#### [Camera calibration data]
►
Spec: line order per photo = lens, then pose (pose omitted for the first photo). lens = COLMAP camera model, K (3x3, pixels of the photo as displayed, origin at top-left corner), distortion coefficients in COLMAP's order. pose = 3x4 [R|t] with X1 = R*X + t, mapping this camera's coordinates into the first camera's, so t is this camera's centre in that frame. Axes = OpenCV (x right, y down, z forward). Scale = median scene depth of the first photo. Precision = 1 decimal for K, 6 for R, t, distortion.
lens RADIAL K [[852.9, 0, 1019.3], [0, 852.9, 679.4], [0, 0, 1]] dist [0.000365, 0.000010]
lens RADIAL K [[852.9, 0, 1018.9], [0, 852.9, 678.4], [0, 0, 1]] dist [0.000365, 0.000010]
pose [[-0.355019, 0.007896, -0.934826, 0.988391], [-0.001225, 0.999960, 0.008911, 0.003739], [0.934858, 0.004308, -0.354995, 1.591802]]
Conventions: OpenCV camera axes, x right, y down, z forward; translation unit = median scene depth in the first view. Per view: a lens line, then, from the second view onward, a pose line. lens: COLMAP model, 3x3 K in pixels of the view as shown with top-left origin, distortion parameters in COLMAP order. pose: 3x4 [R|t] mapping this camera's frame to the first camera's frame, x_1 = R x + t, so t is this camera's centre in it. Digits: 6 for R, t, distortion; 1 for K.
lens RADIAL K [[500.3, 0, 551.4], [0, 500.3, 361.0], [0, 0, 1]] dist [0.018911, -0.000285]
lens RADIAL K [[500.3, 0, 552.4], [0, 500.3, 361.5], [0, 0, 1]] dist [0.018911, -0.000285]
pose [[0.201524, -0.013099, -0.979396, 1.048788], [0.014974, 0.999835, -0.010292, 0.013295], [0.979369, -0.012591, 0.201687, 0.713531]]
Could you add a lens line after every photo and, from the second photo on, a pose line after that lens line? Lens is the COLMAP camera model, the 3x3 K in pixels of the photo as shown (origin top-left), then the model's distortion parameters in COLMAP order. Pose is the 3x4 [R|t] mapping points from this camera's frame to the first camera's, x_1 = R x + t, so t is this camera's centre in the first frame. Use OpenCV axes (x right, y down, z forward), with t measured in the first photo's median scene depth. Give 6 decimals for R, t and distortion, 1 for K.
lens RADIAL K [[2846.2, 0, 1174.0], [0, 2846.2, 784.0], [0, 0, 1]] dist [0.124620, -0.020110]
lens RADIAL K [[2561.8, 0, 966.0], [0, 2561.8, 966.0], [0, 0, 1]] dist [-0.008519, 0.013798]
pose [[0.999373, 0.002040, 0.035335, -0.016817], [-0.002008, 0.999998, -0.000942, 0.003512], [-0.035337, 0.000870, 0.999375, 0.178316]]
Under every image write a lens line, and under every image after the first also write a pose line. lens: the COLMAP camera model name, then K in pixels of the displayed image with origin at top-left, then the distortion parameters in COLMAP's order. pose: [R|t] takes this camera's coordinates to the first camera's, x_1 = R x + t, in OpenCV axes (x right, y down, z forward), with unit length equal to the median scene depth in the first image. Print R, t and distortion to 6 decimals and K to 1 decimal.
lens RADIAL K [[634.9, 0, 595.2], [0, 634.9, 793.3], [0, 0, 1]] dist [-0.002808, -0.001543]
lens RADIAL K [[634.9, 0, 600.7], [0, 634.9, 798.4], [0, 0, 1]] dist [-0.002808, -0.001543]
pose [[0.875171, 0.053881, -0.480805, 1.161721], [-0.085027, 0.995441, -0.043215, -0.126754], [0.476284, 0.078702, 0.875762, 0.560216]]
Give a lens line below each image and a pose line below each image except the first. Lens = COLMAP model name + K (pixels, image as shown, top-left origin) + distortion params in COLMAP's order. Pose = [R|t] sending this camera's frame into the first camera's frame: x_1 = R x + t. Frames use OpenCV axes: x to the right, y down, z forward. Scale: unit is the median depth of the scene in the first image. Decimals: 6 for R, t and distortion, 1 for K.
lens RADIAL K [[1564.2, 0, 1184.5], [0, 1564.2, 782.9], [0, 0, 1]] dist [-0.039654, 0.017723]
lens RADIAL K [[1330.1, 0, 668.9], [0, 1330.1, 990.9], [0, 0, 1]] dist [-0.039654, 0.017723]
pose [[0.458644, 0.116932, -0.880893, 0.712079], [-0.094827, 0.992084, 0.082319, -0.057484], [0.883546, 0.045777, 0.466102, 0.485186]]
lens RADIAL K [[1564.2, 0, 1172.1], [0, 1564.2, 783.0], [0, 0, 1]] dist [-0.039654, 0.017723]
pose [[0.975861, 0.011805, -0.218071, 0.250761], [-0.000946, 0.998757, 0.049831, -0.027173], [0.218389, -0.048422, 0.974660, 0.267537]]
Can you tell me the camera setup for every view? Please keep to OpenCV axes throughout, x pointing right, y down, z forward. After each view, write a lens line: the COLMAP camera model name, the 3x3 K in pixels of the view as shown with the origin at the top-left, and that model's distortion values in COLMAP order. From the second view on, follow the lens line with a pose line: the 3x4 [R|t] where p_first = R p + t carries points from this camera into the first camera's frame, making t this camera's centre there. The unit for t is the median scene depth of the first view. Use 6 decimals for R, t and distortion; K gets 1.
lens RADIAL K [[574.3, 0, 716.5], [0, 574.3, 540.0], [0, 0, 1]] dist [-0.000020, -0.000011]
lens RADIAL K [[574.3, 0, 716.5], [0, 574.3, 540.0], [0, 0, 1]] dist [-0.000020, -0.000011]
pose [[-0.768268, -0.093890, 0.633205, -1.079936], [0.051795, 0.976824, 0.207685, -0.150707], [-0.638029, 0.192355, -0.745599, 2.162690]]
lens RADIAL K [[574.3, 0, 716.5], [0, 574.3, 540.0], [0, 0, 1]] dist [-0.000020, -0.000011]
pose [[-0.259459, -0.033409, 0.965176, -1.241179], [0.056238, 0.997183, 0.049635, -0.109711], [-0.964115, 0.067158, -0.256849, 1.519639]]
◄
#### [What the task asks]
Reproduce the data in its entirety. Keep every character unchanged.

#### [Expected output]
Spec: line order per photo = lens, then pose (pose omitted for the first photo). lens = COLMAP camera model, K (3x3, pixels of the photo as displayed, origin at top-left corner), distortion coefficients in COLMAP's order. pose = 3x4 [R|t] with X1 = R*X + t, mapping this camera's coordinates into the first camera's, so t is this camera's centre in that frame. Axes = OpenCV (x right, y down, z forward). Scale = median scene depth of the first photo. Precision = 1 decimal for K, 6 for R, t, distortion.
lens RADIAL K [[852.9, 0, 1019.3], [0, 852.9, 679.4], [0, 0, 1]] dist [0.000365, 0.000010]
lens RADIAL K [[852.9, 0, 1018.9], [0, 852.9, 678.4], [0, 0, 1]] dist [0.000365, 0.000010]
pose [[-0.355019, 0.007896, -0.934826, 0.988391], [-0.001225, 0.999960, 0.008911, 0.003739], [0.934858, 0.004308, -0.354995, 1.591802]]
Conventions: OpenCV camera axes, x right, y down, z forward; translation unit = median scene depth in the first view. Per view: a lens line, then, from the second view onward, a pose line. lens: COLMAP model, 3x3 K in pixels of the view as shown with top-left origin, distortion parameters in COLMAP order. pose: 3x4 [R|t] mapping this camera's frame to the first camera's frame, x_1 = R x + t, so t is this camera's centre in it. Digits: 6 for R, t, distortion; 1 for K.
lens RADIAL K [[500.3, 0, 551.4], [0, 500.3, 361.0], [0, 0, 1]] dist [0.018911, -0.000285]
lens RADIAL K [[500.3, 0, 552.4], [0, 500.3, 361.5], [0, 0, 1]] dist [0.018911, -0.000285]
pose [[0.201524, -0.013099, -0.979396, 1.048788], [0.014974, 0.999835, -0.010292, 0.013295], [0.979369, -0.012591, 0.201687, 0.713531]]
Could you add a lens line after every photo and, from the second photo on, a pose line after that lens line? Lens is the COLMAP camera model, the 3x3 K in pixels of the photo as shown (origin top-left), then the model's distortion parameters in COLMAP order. Pose is the 3x4 [R|t] mapping points from this camera's frame to the first camera's, x_1 = R x + t, so t is this camera's centre in the first frame. Use OpenCV axes (x right, y down, z forward), with t measured in the first photo's median scene depth. Give 6 decimals for R, t and distortion, 1 for K.
lens RADIAL K [[2846.2, 0, 1174.0], [0, 2846.2, 784.0], [0, 0, 1]] dist [0.124620, -0.020110]
lens RADIAL K [[2561.8, 0, 966.0], [0, 2561.8, 966.0], [0, 0, 1]] dist [-0.008519, 0.013798]
pose [[0.999373, 0.002040, 0.035335, -0.016817], [-0.002008, 0.999998, -0.000942, 0.003512], [-0.035337, 0.000870, 0.999375, 0.178316]]
Under every image write a lens line, and under every image after the first also write a pose line. lens: the COLMAP camera model name, then K in pixels of the displayed image with origin at top-left, then the distortion parameters in COLMAP's order. pose: [R|t] takes this camera's coordinates to the first camera's, x_1 = R x + t, in OpenCV axes (x right, y down, z forward), with unit length equal to the median scene depth in the first image. Print R, t and distortion to 6 decimals and K to 1 decimal.
lens RADIAL K [[634.9, 0, 595.2], [0, 634.9, 793.3], [0, 0, 1]] dist [-0.002808, -0.001543]
lens RADIAL K [[634.9, 0, 600.7], [0, 634.9, 798.4], [0, 0, 1]] dist [-0.002808, -0.001543]
pose [[0.875171, 0.053881, -0.480805, 1.161721], [-0.085027, 0.995441, -0.043215, -0.126754], [0.476284, 0.078702, 0.875762, 0.560216]]
Give a lens line below each image and a pose line below each image except the first. Lens = COLMAP model name + K (pixels, image as shown, top-left origin) + distortion params in COLMAP's order. Pose = [R|t] sending this camera's frame into the first camera's frame: x_1 = R x + t. Frames use OpenCV axes: x to the right, y down, z forward. Scale: unit is the median depth of the scene in the first image. Decimals: 6 for R, t and distortion, 1 for K.
lens RADIAL K [[1564.2, 0, 1184.5], [0, 1564.2, 782.9], [0, 0, 1]] dist [-0.039654, 0.017723]
lens RADIAL K [[1330.1, 0, 668.9], [0, 1330.1, 990.9], [0, 0, 1]] dist [-0.039654, 0.017723]
pose [[0.458644, 0.116932, -0.880893, 0.712079], [-0.094827, 0.992084, 0.082319, -0.057484], [0.883546, 0.045777, 0.466102, 0.485186]]
lens RADIAL K [[1564.2, 0, 1172.1], [0, 1564.2, 783.0], [0, 0, 1]] dist [-0.039654, 0.017723]
pose [[0.975861, 0.011805, -0.218071, 0.250761], [-0.000946, 0.998757, 0.049831, -0.027173], [0.218389, -0.048422, 0.974660, 0.267537]]
Can you tell me the camera setup for every view? Please keep to OpenCV axes throughout, x pointing right, y down, z forward. After each view, write a lens line: the COLMAP camera model name, the 3x3 K in pixels of the view as shown with the origin at the top-left, and that model's distortion values in COLMAP order. From the second view on, follow the lens line with a pose line: the 3x4 [R|t] where p_first = R p + t carries points from this camera into the first camera's frame, making t this camera's centre there. The unit for t is the median scene depth of the first view. Use 6 decimals for R, t and distortion; K gets 1.
lens RADIAL K [[574.3, 0, 716.5], [0, 574.3, 540.0], [0, 0, 1]] dist [-0.000020, -0.000011]
lens RADIAL K [[574.3, 0, 716.5], [0, 574.3, 540.0], [0, 0, 1]] dist [-0.000020, -0.000011]
pose [[-0.768268, -0.093890, 0.633205, -1.079936], [0.051795, 0.976824, 0.207685, -0.150707], [-0.638029, 0.192355, -0.745599, 2.162690]]
lens RADIAL K [[574.3, 0, 716.5], [0, 574.3, 540.0], [0, 0, 1]] dist [-0.000020, -0.000011]
pose [[-0.259459, -0.033409, 0.965176, -1.241179], [0.056238, 0.997183, 0.049635, -0.109711], [-0.964115, 0.067158, -0.256849, 1.519639]]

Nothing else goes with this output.